The pace at which skateboarding has exploded in recent years has brought its own brand of celebrity. As we leave Parallel, bound for the Forum skatepark by the beach, the locals bring this point home as they start their assault. They run up screaming, some asking for gear and signatures, some demanding them. They’re so stoked to see these guys ride and hang with them that they bang on the doors and windows of the van as we pile in.
At Forum, Theotis takes the brunt of it and finds himself engulfed in a small mob scene. He’s all smiles and even goes as far as hooking some lucky kid up with the hat off his head. The kid gets so excited it nearly brings on a nosebleed. Then things get weird and they all start asking for the rest of his clothes, even down to his shoes and pants. If they had their way, he would’ve been left streaking through Barcelona.
One well-executed escape plan later, we drive up the winding roads to Tibidabo, the mountaintop cathedral that looks out over the Mediterranean.

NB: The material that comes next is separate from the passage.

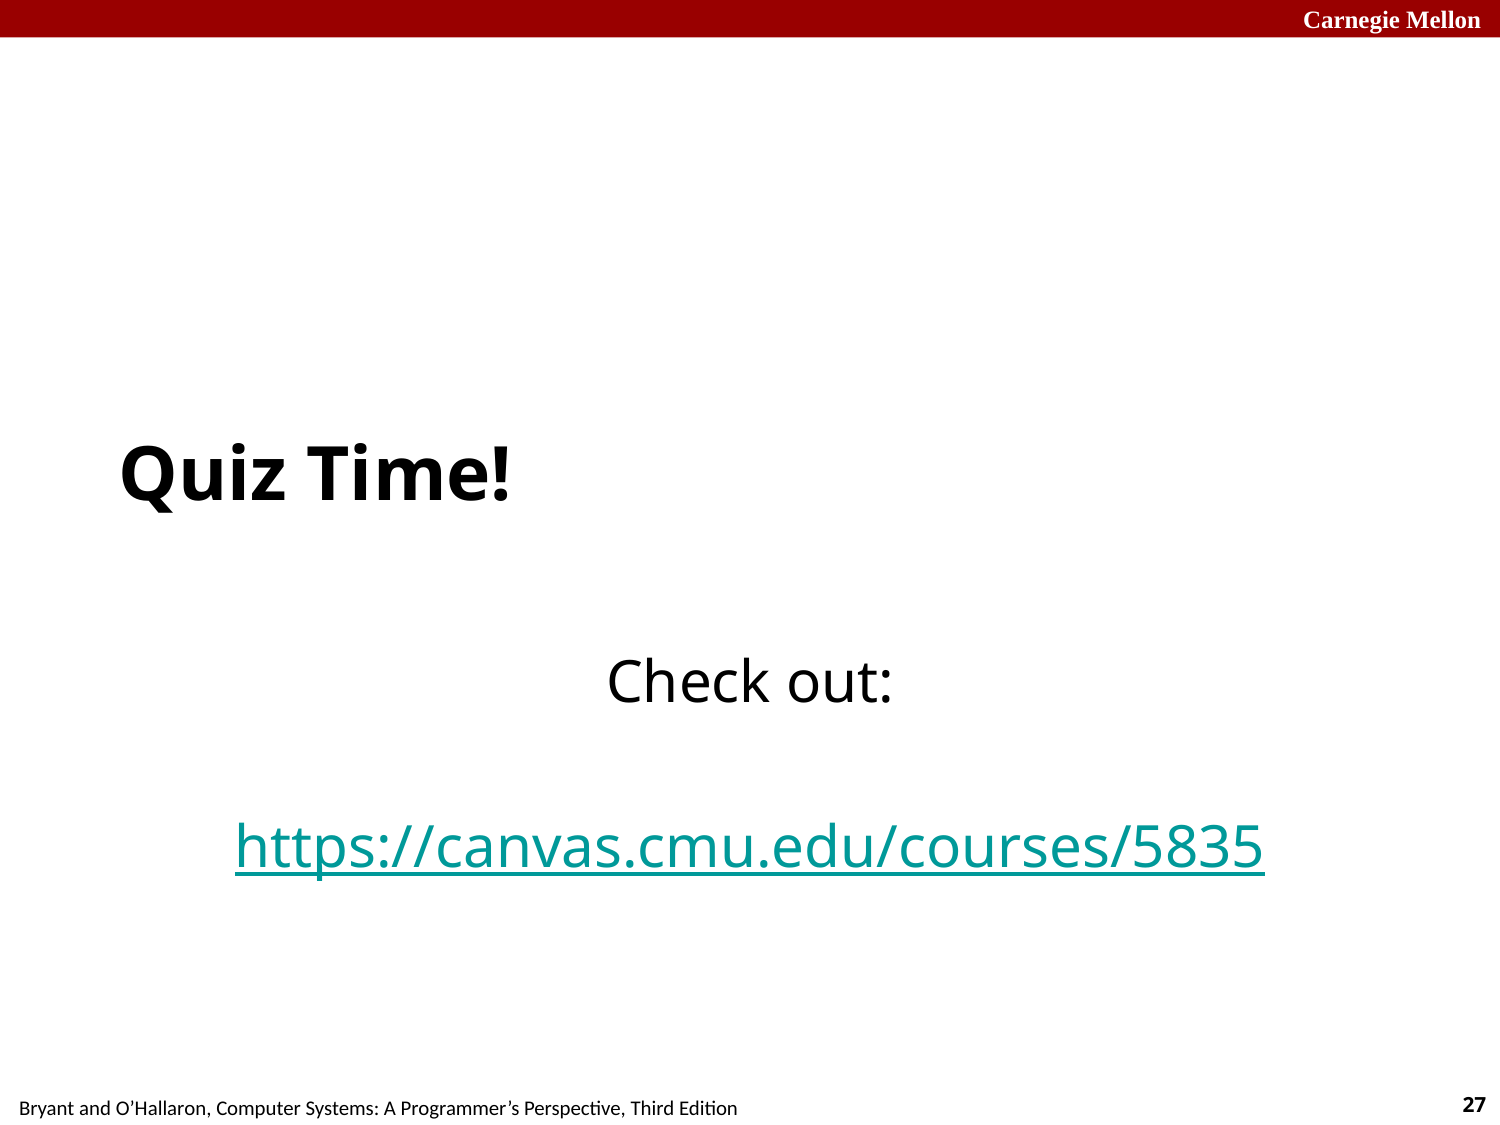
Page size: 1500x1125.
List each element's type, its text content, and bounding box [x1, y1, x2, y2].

title Quiz Time! [112, 349, 1388, 591]
subtitle Check out: https://canvas.cmu.edu/courses/5835 [224, 637, 1276, 926]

After a long day skating in sweltering heat, us hangers-on (journalists, photographers and general entourage) get a chance to mellow out. But Theotis and Eric are still on the clock. The golden hour casts a warm glow over the city and the filmers and photographers break out their cameras, setting up some portraits, cityscapes and a few time-lapses for the tour footage.
Eric splits to film some heavy session at a local handrail, so Theotis is on call now. He puts on his Skullcandy headphones, as instructed, and moves into shot. Even after an exhausting skate session, he’s got nothing but good vibes for the shoot.

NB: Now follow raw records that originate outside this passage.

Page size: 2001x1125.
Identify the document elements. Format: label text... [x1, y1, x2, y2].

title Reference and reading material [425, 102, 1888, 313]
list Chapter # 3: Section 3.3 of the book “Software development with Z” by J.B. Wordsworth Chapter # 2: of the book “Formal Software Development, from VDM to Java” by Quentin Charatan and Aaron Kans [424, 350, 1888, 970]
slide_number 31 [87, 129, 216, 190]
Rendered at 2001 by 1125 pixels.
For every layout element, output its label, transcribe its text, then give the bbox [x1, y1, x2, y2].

As the golden hour fades, the photo session comes to an end and everyone clocks off. The workday is over and Barcelona’s evening siren song begins again. Beer, tapas, beer, MACBA, skate, beer.
The next few days are a fast-paced blur of ‘cultural’ excursions around the city. Speedy photo shoots take place at every tourist hotspot in town, from Gaudi’s still-unfinished Sagrada Familia, to the castle on Montjuïc, to an interesting, albeit sketchy shoot on the beach with some domino-playing, tattoo-covered Catalan ex-cons. In the space of a few hours, dozens of pictures of Koston and Beasley – sponsors’ logos emblazoned across their chests — are Instagrammed and Tweeted across the globe.

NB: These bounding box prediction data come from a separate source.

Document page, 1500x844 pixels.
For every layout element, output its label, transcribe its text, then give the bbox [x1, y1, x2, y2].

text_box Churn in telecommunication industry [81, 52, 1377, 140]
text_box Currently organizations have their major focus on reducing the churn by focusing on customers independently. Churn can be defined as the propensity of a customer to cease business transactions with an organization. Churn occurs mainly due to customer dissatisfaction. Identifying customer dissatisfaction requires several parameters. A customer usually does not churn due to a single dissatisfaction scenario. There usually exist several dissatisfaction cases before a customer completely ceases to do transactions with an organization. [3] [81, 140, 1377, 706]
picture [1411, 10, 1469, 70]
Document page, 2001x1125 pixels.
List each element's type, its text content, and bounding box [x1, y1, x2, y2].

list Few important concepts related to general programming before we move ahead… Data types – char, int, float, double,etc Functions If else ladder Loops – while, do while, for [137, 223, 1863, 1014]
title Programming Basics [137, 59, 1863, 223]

It may seem counter-intuitive, this lack of spontaneity, to skateboarding’s raw and reckless roots. But, in many ways, all the posing, product placement and paparazzi’ing seems like a relatively small price to pay for a ticket around the world. Whatever way you look at it, they’re still in Barcelona, they’re still roaming the globe, they’re still both riding to live and living to ride. That kind of rewarding work is undoubtedly more than can be said of most jobs.
“I started travelling around, I mean really travelling the world, when I was nineteen,” Eric remarks. “I learned the world from skateboarding. It really does totally culture you; it opens your eyes.”